Sat May 18, 2019 3:19 pm
#1694476
Ill throw my observation in as a low time pilot, I passed my skills test in November and received my licence mid December. A couple of days ago was my first flight (Gamston to Turweston) where I used my PAW.
On the trip, the device picked a number of aircraft up that neither I nor my passenger had seen. None of them were a danger to us, but they were white aircraft against a white sky so were very inconspicuous. Once I had noticed them on SD and seen where to look, we acquired them quite quickly, so to me at least the small cost of the device is well worth it for the additional help in acquiring targets. I can understand people not wanting to be forced to fit EC, but I don't understand those who claim their eyes are all that's needed and don't think the additional help is worth having, on a normal trip in a car, I don't need ABS or my seatbelts, but I am glad they are fitted just in case.
The downside was the number of gliders that it didn't pick up, including the one that circled above us about 200 ft above for quite a while, that wasn't pleasant especially as for much of the time we couldn't see him.
An interesting anecdote about the MK1 eyeball. A few year ago we were providing some catering services to a venue in London where a medical company was conducting some psychology experiments. In the room we were in was a large landscape painting, with 2 squares joined together painted in the middle of the picture, one facing the sky and one the ground. I asked the doctor in charge what it was about and he asked me the colour of these squares, "The top one is white the bottom black". He asked if I was sure and my colleague with me confirmed he saw the same. When the guy placed his hand across where the 2 squares were joined, they both instantly became grey, when he removed it they went back to black and white.

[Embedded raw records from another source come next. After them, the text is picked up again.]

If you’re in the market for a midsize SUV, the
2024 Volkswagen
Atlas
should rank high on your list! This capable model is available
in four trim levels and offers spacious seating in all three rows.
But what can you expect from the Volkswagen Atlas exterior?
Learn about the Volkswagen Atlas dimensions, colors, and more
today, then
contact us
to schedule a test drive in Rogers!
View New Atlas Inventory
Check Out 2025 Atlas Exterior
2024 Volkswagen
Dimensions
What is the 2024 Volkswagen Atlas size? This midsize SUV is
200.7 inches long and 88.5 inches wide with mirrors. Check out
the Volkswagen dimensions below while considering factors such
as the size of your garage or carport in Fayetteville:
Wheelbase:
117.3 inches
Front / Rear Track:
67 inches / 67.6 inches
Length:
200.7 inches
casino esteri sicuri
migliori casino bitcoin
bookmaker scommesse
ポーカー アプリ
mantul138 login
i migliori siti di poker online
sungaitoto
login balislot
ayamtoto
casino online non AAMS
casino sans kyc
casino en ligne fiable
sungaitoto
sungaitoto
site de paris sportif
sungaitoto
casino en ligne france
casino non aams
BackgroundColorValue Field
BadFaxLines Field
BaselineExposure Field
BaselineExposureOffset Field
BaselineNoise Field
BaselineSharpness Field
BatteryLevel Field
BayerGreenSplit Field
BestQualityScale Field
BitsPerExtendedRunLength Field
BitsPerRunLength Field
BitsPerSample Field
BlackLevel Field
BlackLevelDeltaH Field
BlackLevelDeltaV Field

The explanation given, was that the eyes transmitted the picture to the brain, which then used its experience and the billions of images it had already processed in the past, to show what it thought should be there as the top square facing the sun should be brighter than the bottom one facing the shadows. He went on to say that much of what we saw, was not what was actually there, but what the brain perceived as should be there.
Just made me think that no matter how good my eyes are, I am relying on my grey matter to interpret it correctly.